Molecular dissection of yeast spindle pole bodies by two hybrid, in vitro binding, and co-purification

Abstract

Publisher Summary This chapter focuses on three approaches that proved to be powerful tools in the molecular dissection of the budding yeast spindle pole bodies (SPB): (1) the yeast two hybrid system, (2) immuno- and affinity precipitation of SPB subcomplexes, and (3) in vitro binding of SPB components.

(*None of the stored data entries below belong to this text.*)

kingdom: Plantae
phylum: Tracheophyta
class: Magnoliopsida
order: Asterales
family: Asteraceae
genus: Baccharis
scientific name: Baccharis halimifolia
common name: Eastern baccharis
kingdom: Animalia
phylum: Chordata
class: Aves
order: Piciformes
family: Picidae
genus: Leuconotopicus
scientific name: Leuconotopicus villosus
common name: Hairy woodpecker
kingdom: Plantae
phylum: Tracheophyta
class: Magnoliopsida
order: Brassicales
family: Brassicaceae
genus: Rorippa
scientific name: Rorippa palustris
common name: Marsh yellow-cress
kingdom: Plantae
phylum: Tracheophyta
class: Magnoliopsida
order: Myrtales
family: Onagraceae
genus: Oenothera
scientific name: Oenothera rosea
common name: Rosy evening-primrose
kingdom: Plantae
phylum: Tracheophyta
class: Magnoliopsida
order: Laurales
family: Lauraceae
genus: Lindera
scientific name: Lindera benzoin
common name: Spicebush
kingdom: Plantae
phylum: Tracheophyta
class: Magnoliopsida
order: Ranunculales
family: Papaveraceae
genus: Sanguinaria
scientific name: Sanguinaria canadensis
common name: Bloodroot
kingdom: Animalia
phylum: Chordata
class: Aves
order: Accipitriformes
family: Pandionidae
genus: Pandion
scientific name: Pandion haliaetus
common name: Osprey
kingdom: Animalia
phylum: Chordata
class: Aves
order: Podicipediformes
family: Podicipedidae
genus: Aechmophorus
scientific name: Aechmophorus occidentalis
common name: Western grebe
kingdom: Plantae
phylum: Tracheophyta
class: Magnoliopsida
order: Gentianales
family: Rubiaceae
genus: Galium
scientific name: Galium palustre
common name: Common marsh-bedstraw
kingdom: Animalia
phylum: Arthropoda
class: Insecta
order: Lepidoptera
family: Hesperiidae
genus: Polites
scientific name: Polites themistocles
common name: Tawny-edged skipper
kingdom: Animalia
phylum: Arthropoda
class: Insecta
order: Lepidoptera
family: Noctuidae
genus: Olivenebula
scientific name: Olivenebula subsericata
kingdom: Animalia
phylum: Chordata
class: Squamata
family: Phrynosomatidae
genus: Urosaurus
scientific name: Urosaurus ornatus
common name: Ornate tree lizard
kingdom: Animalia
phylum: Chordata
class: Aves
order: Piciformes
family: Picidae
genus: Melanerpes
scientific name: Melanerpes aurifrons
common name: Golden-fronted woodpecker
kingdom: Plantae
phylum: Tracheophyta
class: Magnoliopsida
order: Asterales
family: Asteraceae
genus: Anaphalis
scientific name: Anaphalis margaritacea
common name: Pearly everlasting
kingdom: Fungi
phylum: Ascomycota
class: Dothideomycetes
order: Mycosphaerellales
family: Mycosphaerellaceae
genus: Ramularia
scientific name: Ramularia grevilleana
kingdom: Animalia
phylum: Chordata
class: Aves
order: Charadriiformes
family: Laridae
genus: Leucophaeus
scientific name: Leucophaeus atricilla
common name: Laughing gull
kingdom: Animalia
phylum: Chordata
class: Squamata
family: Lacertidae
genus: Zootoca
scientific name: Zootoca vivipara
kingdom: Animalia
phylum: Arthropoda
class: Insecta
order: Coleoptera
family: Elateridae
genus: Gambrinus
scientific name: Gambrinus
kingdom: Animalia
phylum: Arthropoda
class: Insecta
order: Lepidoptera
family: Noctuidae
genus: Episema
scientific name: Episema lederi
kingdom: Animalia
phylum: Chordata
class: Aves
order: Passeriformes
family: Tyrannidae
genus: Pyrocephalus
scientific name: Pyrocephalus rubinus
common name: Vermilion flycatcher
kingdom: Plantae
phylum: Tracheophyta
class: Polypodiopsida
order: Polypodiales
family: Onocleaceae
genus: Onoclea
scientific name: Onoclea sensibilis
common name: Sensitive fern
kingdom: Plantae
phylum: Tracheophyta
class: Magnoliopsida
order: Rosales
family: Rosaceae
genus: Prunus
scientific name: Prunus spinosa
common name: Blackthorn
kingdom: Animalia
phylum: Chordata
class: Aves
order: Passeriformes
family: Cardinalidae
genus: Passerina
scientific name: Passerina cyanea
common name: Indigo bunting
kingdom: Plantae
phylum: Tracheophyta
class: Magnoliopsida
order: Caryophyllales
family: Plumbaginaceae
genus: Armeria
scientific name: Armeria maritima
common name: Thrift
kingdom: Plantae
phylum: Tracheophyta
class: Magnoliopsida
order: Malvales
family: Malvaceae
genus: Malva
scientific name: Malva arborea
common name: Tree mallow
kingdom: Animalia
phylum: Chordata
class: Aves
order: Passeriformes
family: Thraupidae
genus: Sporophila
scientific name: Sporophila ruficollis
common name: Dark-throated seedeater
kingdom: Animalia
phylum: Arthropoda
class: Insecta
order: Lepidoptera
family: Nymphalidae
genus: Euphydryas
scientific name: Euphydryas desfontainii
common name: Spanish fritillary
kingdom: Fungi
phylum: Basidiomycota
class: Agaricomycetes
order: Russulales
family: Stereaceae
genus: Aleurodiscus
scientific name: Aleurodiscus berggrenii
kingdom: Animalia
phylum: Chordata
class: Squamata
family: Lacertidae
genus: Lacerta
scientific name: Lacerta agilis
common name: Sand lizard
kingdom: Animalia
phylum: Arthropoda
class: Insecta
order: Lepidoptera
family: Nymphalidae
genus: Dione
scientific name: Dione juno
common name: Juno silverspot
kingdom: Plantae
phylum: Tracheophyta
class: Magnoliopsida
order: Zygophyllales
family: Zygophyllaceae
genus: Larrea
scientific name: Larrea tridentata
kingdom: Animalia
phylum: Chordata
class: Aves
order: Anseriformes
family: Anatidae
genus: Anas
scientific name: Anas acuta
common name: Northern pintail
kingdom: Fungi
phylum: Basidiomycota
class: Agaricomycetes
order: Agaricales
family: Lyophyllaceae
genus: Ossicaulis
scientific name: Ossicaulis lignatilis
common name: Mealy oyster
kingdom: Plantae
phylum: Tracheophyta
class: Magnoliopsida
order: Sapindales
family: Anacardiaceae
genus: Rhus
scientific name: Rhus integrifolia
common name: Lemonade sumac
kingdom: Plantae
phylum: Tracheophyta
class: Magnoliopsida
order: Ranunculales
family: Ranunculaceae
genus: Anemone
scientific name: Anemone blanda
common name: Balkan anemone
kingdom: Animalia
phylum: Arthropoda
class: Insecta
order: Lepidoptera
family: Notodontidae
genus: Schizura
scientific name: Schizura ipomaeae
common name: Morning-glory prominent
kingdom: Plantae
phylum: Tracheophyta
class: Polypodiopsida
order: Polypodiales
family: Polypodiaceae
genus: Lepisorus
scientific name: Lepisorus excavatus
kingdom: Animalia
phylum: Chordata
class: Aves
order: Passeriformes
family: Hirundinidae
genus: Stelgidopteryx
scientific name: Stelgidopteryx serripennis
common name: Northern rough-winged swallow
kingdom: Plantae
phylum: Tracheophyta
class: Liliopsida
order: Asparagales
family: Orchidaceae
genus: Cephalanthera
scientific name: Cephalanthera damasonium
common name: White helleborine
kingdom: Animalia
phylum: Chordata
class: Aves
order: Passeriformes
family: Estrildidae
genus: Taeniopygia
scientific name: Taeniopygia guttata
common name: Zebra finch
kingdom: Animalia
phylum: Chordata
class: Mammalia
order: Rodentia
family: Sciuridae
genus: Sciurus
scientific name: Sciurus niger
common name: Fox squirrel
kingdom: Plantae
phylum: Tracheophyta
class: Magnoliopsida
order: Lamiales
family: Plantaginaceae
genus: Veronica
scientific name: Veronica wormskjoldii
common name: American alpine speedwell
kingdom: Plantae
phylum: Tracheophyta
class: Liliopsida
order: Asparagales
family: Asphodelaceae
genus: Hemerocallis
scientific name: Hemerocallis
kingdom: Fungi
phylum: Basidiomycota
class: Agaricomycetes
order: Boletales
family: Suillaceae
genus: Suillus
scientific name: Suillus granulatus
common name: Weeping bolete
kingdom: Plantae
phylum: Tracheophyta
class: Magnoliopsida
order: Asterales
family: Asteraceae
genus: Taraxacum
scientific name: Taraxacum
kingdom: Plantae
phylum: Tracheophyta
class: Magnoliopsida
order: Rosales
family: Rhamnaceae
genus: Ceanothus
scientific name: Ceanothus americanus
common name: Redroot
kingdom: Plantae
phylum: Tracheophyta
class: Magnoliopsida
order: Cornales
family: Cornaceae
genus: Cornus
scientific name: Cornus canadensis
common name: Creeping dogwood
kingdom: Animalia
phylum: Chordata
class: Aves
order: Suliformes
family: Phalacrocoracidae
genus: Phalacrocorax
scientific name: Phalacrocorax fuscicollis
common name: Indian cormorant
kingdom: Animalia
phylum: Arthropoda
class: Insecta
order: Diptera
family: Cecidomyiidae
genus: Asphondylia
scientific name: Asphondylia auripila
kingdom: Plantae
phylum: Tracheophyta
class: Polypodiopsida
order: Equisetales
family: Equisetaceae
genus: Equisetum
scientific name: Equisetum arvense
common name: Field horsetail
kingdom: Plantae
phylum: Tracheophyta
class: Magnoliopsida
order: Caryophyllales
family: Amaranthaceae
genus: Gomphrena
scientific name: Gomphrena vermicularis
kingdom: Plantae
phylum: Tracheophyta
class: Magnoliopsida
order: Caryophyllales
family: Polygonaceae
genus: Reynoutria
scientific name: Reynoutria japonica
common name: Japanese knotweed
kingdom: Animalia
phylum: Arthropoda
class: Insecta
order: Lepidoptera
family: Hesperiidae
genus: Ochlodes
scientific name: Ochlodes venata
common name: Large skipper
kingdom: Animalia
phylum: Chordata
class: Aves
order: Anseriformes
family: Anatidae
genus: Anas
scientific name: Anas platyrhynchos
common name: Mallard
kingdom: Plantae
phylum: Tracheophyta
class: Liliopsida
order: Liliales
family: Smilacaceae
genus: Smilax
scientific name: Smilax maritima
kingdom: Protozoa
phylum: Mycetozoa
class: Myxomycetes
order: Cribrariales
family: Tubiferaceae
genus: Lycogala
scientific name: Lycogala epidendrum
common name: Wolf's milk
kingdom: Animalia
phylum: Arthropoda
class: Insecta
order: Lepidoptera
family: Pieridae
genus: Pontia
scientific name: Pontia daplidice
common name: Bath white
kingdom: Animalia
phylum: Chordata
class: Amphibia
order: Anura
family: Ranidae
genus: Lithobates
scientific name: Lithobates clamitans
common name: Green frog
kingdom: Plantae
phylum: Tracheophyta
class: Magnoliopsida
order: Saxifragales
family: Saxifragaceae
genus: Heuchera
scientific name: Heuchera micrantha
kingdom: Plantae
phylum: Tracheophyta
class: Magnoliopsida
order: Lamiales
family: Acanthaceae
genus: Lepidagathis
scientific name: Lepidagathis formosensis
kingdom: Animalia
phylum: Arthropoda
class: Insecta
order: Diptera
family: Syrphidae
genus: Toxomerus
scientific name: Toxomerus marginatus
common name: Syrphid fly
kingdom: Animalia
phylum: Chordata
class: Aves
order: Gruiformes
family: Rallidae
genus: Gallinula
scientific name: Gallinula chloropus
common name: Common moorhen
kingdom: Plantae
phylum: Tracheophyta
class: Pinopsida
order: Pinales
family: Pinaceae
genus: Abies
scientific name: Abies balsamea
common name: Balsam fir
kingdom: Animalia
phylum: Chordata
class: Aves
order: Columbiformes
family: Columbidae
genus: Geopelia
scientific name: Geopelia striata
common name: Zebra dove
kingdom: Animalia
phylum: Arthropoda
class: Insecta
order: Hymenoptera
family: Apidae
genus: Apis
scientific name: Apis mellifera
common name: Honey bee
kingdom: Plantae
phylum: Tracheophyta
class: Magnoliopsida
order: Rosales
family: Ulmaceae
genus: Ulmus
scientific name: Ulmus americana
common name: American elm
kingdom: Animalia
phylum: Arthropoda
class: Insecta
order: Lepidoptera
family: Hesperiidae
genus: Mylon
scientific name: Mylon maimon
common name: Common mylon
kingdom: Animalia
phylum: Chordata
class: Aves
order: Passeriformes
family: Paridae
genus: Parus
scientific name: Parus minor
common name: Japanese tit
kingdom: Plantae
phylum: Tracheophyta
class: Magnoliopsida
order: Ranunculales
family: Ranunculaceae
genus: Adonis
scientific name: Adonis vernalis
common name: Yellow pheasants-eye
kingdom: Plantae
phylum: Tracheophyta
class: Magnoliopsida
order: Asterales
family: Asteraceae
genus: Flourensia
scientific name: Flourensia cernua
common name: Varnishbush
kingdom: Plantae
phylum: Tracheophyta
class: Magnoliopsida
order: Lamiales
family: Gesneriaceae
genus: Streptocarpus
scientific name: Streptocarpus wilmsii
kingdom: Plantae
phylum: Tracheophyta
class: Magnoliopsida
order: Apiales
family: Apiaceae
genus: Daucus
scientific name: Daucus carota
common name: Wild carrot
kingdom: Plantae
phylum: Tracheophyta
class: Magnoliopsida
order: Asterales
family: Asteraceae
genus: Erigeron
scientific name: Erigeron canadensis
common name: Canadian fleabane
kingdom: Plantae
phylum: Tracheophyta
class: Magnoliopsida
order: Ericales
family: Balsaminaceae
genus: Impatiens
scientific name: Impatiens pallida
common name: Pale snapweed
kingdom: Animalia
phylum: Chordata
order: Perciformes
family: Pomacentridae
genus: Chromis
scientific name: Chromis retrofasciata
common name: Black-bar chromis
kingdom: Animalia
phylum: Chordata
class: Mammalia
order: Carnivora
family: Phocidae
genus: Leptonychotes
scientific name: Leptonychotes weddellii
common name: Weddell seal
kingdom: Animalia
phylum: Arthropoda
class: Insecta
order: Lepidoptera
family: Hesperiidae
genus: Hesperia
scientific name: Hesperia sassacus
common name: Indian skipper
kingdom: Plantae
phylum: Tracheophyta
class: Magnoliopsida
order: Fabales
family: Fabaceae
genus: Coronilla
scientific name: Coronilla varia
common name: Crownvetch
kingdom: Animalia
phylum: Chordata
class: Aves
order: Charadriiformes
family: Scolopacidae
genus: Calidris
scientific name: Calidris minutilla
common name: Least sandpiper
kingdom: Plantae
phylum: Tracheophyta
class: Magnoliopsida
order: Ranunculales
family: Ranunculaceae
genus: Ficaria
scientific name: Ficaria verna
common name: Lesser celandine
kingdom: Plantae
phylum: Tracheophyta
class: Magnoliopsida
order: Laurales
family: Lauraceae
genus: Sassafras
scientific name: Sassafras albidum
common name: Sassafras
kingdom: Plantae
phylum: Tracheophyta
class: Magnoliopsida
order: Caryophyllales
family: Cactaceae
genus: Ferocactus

The yeast two-hybrid system is based on the observation that the transcriptional activator Gal4p is composed of two distinct domains: a DNA-binding, Gal4pDNA, and an acidic transactivation domain, Gal4pTA. A functional transcription factor is restored when the separated Gal4p domains are joined together by interacting proteins: one of them fused to Gal4pDNA and the other to Gal4pTA. The reconstituted Gal4p activates reporter genes under the control of a GALUAS. Immuno- and affinity precipitation have been used in the field of SPB research to identify new interactors of known SPB components and to confirm interactions found by the yeast two-hybrid system. The principal of immunoprecipitation is to enrich proteins via an antibody antigen binding reaction. In contrast to the two-hybrid approach and coimmunoprecipitation, in vitro binding of SPB proteins method demonstrates that two proteins interact directly with each other.